> Assignment: In the material below, write the stretch from the line containing "this energy efficiency" through the line containing "investment, aiming to significantly reduce" as a numbered list, leaving out blank lines.

Records for this exercise Start Marker

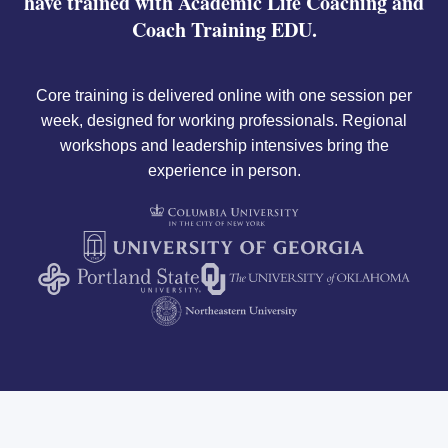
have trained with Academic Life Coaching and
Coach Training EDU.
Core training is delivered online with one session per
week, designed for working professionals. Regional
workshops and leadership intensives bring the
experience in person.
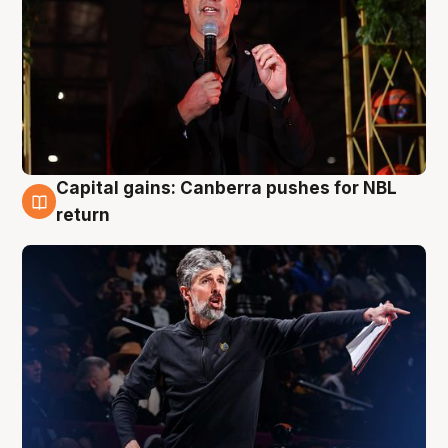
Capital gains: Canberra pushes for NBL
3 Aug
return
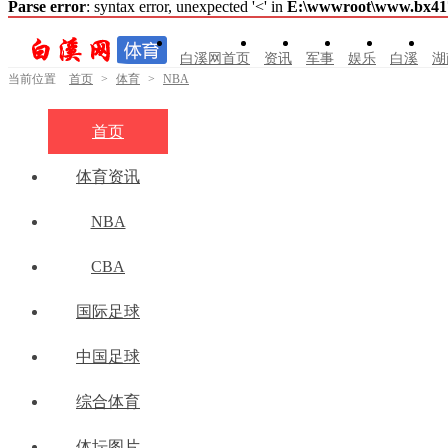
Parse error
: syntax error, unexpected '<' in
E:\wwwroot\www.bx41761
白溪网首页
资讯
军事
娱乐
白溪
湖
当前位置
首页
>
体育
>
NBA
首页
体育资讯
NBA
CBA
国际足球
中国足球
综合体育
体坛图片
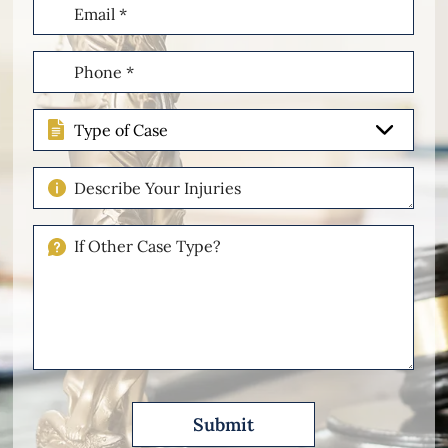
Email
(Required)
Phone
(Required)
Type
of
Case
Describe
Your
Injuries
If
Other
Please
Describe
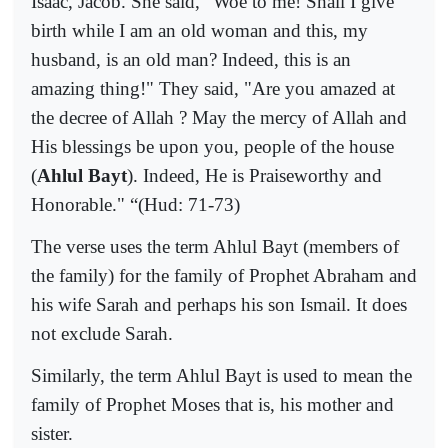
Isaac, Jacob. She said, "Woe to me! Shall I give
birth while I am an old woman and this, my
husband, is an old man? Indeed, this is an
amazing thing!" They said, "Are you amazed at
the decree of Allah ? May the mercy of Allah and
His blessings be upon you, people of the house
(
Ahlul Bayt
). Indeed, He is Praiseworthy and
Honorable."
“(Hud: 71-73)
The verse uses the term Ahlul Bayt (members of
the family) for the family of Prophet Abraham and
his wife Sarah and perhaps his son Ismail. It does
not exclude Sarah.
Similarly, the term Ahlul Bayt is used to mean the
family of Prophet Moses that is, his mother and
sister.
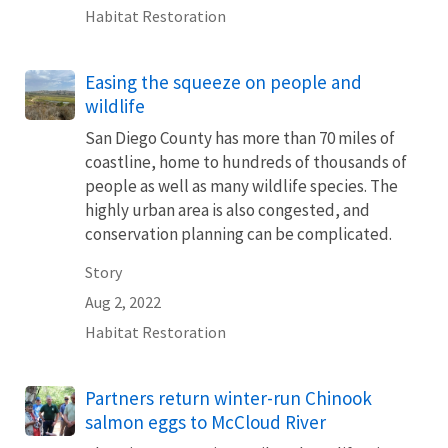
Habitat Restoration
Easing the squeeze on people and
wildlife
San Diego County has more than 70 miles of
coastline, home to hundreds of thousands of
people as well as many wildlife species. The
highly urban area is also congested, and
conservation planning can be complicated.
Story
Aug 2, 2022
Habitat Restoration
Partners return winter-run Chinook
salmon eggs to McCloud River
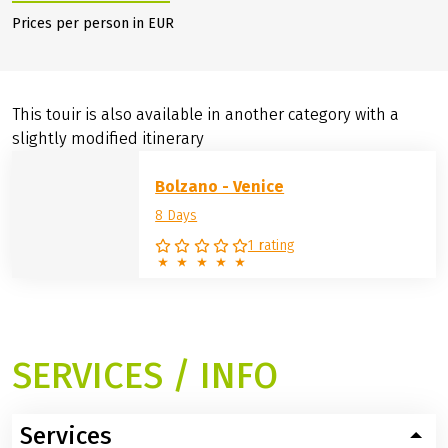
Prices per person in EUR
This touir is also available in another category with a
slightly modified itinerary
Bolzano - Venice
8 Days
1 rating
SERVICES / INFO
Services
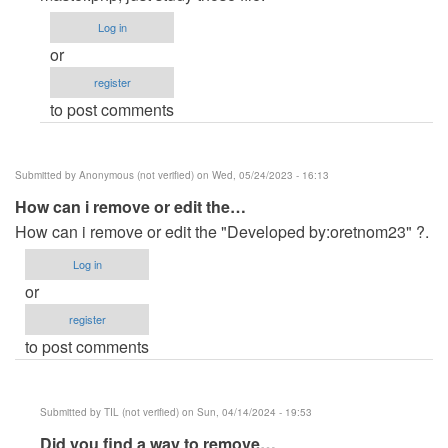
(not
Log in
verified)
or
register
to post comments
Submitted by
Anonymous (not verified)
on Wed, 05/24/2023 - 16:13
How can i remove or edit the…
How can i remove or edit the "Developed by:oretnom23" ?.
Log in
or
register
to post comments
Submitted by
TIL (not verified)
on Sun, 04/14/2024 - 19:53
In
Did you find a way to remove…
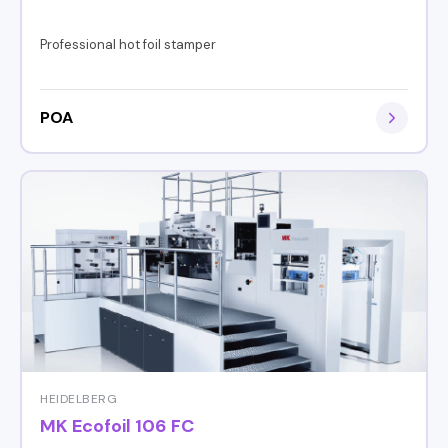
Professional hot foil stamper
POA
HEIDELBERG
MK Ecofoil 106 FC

Records for this exercise End Marker
Records for this exercise Start Marker

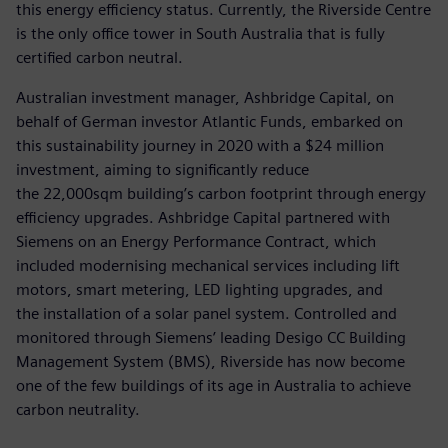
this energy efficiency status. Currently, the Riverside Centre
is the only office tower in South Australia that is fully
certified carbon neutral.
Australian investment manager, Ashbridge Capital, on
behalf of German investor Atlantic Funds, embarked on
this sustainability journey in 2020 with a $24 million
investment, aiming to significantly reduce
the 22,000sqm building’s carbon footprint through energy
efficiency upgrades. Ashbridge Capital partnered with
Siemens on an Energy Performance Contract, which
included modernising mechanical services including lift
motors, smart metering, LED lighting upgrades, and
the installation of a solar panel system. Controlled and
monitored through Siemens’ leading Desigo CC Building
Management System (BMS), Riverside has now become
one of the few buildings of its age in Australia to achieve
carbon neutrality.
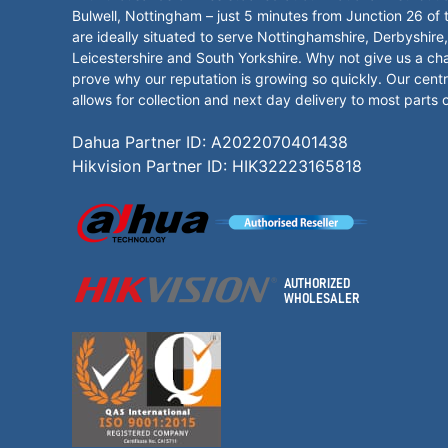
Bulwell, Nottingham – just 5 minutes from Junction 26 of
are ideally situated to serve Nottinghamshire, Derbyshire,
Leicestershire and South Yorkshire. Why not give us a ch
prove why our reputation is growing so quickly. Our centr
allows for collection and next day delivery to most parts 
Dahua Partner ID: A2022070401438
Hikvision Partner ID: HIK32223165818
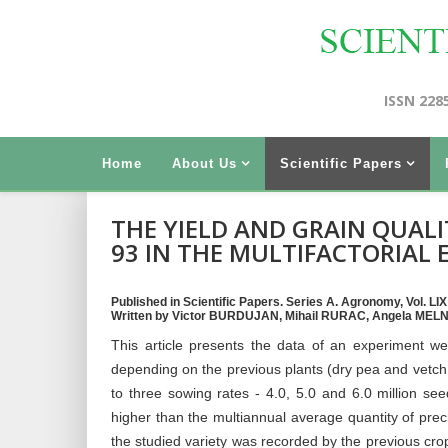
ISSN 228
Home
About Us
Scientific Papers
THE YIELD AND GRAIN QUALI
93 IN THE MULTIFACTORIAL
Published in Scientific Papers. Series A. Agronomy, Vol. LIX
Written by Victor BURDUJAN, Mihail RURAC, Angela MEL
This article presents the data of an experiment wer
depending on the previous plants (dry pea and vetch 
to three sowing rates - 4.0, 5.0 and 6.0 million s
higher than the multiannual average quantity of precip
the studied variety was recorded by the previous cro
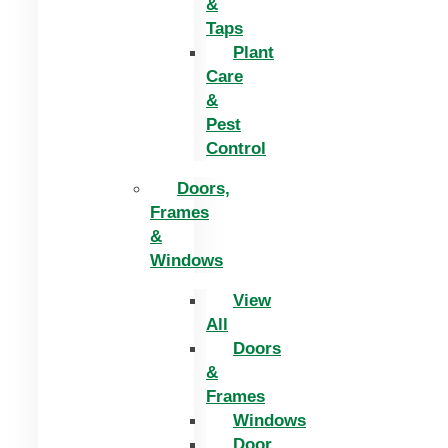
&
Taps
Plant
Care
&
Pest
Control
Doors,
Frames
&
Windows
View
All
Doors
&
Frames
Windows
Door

Records for this exercise End Marker

> Answer to this problem:
1. this energy efficiency status. Currently, the Riverside Centre
2. is the only office tower in South Australia that is fully
3. certified carbon neutral.
4. Australian investment manager, Ashbridge Capital, on
5. behalf of German investor Atlantic Funds, embarked on
6. this sustainability journey in 2020 with a $24 million
7. investment, aiming to significantly reduce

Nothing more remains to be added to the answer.